The UFC number would only be in fifth place for the eight PPV prelims on FS 1 so far this year. But what happened was there was a good-sized television audience, but they came to the show late.
UFC PPV Update
With the monster numbers of the two Conor McGregor vs. Nate Diaz fights, UFC has done about 6.35 million PPV buys so far this year. UFC’s most buys were 8.8 million in 2010, so they would need 2.45 million to reach that mark and are well ahead of last year’s record revenue pace. If we go with 300,000 in October for Michael Bisping vs. Dan Henderson, that leaves an MSG show, which if it is McGregor vs. Jose Aldo or McGregor vs. Eddie Alvarez, could hit 1 million and maybe more, and a December show, which, if it was the Rousey return, which I’d figure would be another 1 million minimum, which makes 2.3 million. Keep in mind I’m estimating conservatively, so if Rousey does fight in December, they have a shot at this being a record year.
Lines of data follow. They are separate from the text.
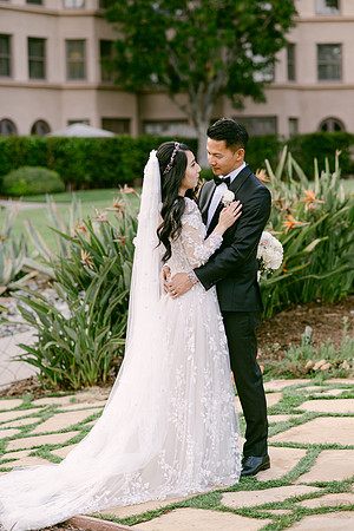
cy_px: 266
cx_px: 177
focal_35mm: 85
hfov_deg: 16.1
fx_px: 1254
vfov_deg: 23.9
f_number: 2.8
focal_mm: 85
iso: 100
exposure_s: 1/400
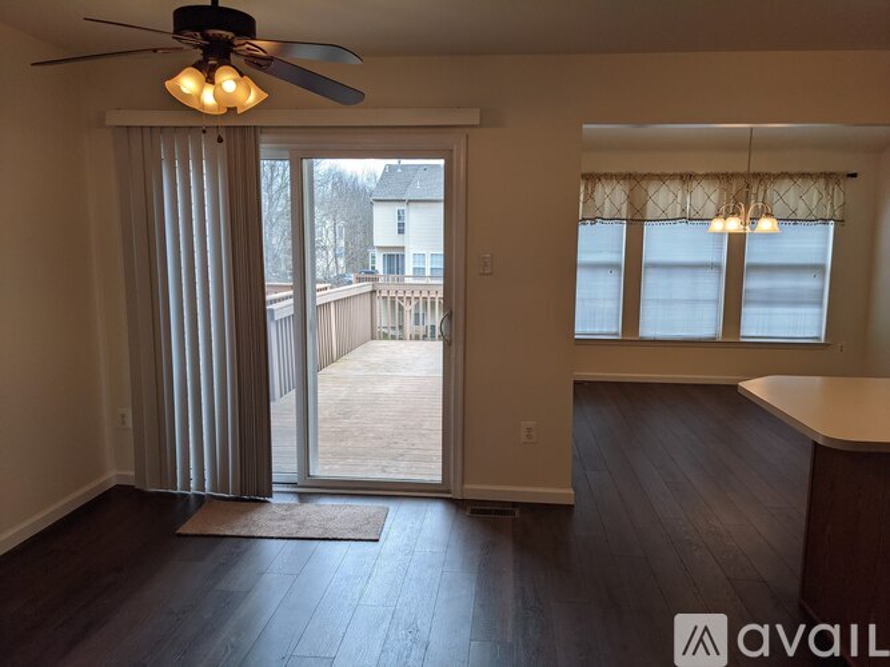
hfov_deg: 65.3
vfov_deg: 51.3
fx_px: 694
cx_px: 445
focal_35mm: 27
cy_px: 334
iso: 60
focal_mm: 4.38
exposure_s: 1/224
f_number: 1.73
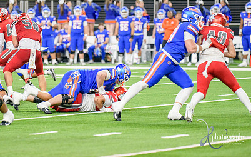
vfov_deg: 4.6
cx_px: 82
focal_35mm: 287
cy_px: 44
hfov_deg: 7.3
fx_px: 1963
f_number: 2.8
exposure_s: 1/400
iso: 1000
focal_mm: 195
If not, there doesn’t look like there’s a shot, but as long as McGregor fights once more this year they should beat last year for revenue.
The 10/8 show in Manchester with Michael Bisping defending the title against Dan Henderson sold out in six minutes. I think that pretty much says they should have done that thing in a stadium. There may be noise issue problems as the show will start at either 11 p.m. or midnight local time and end somewhere between 5:30 a.m. and 6 a.m. because of the feeling that a PPV has to be live (and I do think a UFC PPV should be live) and also has to be at 10 p.m. Eastern. Because people are creatures of habit and UFC does big business with bars on the West Coast that don’t want the PPV starting before 7 p.m., it’s screwed for the European fans live.
Brock and Jones Day in Court
The Nevada Athletic Commission hearing on 10/10 may be the biggest one of the year. That is the hearing at this point for the drug test failure of both Jon Jones and Brock Lesnar (which could have pro wrestling ramifications in the sense in states where commissions license wrestlers he’d be on the suspended list if there was a commission ordered suspension) as well as the bottle throwing incident at the McGregor/Diaz press conference. The latter will probably have some strong sanctions.
UFC Middleweight Division
UFC must have made an offer worthwhile financially to Luke Rockhold this week since he agreed to a fight with Ronaldo Jacare Souza as the main event of an 11/26 show in Melbourne, the company’s second show in the market. This announcement would indicate a Chris Weidman vs. Yoel Romero fight, with Madison Square Garden on 11/12 being the most likely date since it’s well known they were looking for a big Weidman fight on that show. UFC sources have indicated that’s a likely direction and Romero on Instagram announced he was fighting Weidman on that show, before taking down his post some time later. If Dan Henderson wins the title and retires, the winner of those two fights would become champion. If Henderson doesn’t retire or Bisping wins, then the most impressive winner of those two fights will have the leg up for a title shot. But if Bisping wins, there is also still; the chance of Bisping vs. Georges St-Pierre, which would be a huge money fight and both Bisping and St-Pierre have indicated interest in it.
MSG Show Building
Add Donald Cerrone vs. Kelvin Gastelum for 11/12 in Madison Square Garden after Robbie Lawler pulled out of that show. Gastelum was originally to face Jorge Masvidal on 11/5 in Mexico City. They are working on a new opponent for Masvidal.
Also added to the MSG show is Gian Villante, of Long Island, against Marcos Rogerio de Lima. Rashad Evans vs. Tim Kennedy is also being worked on for that show. Evans is originally from upstate New York.